I like toys. I like material culture. This year, because of my teaching assignment, I've been spending extra time thinking about material culture and childhood, and children, which most of the time seems to mean toys.
There's an artist, Jennifer Maher, in upstate New York who does gorgeous portraits of toys and dolls; tonight I was poking around her site and came across links to some Lost Toy Finding Services [which sounds like a charming mystery novel for younger readers, probably with an all-toy cast].
Because I've spent so much time thinking about how absolutely essential toys are to us when we are small (and often not-to-small; most of my students report bringing at least one stuffed animal with them to college), the search service struck me as particularly worth noting and linking to.

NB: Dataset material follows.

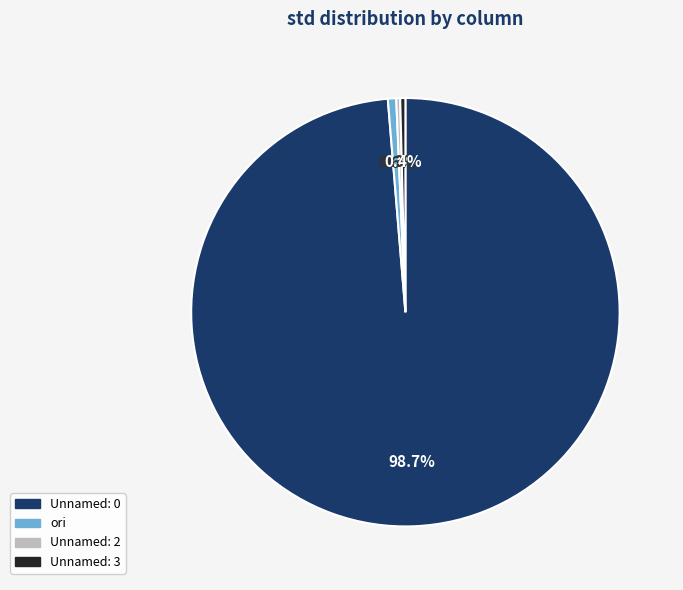

The Unnamed: 0 slice represents 99% of the pie. True or false?

True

They're a no-cost service - it's really just a hosting site, I think, with boards set up on Pinterest for easy access. basically: if you can identify or find a toy, you post that info, and hopefully the searcher can make the connection. I wasn't really struck by this, though, until I went to the pinboards - Disaster and High Priority.
You know you can never really replace a lost Toyfriend, but finding its twin can make a huge difference. Think about how that must be, to lose your toy(s) in fire, tornado, storm, hurricane, earthquake. Finding other random toy replacements is probably easy - I don't doubt a lot of donations are of new stuffies. But - when you've lost your best teddybear, you maybe don't want a stuffed dog as a replacement. You want THAT. BEAR. There are also a good number of sick, or very particular, or developmentally-disabled folks who need a really specific toy - it has to be THAT. EXACT. ONE. or it isn't good enough.

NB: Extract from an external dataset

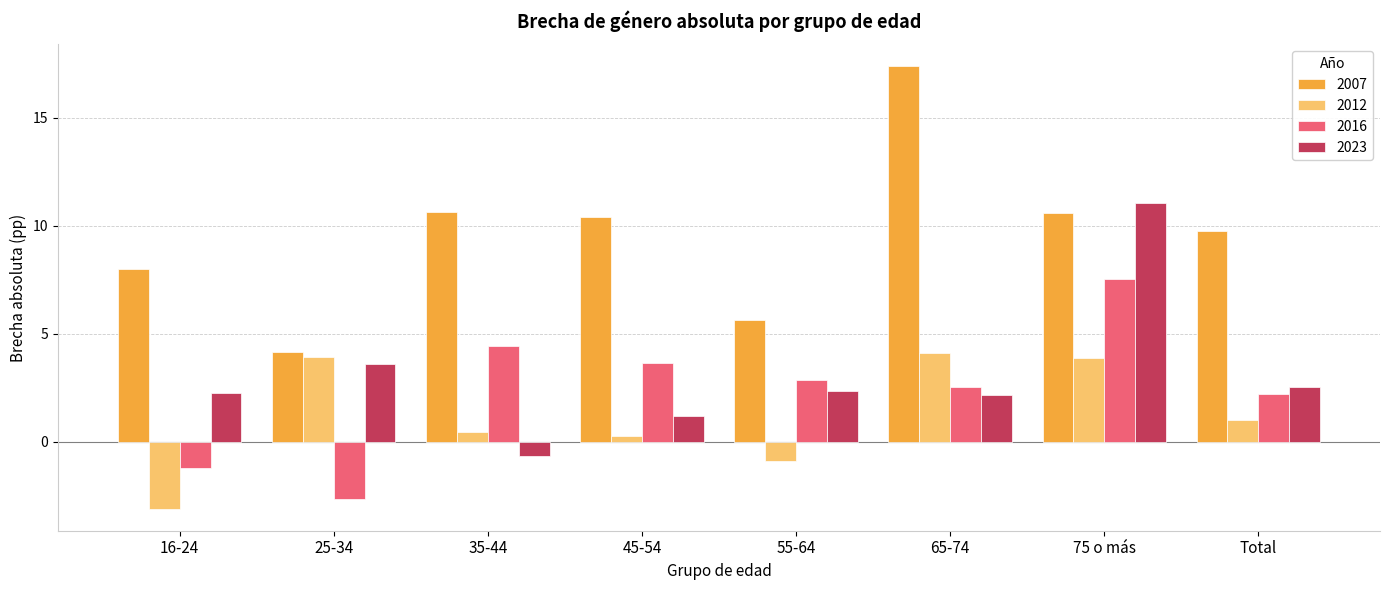

What is the difference between the highest and lowest values at 65-74?

15.2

So this service is actually filling a bigger need than the nostalgia/whimsy market, I think.
At home, we recently went through some of the bags of my sister's and my old stuffed animals and dolls; sorting through which to keep (preserve, or - to be pretentious - curate) and which to toss or donate. I wish I'd know about this Lost Toy search before, when we did that; I'd bet at least one or two of the Missing were amongst those my sister and I discarded.
Plush Memories finding service: go, overlook the excessive use of multicolor comic sans, use the pinboards, and keep an eye out for any of the Missing.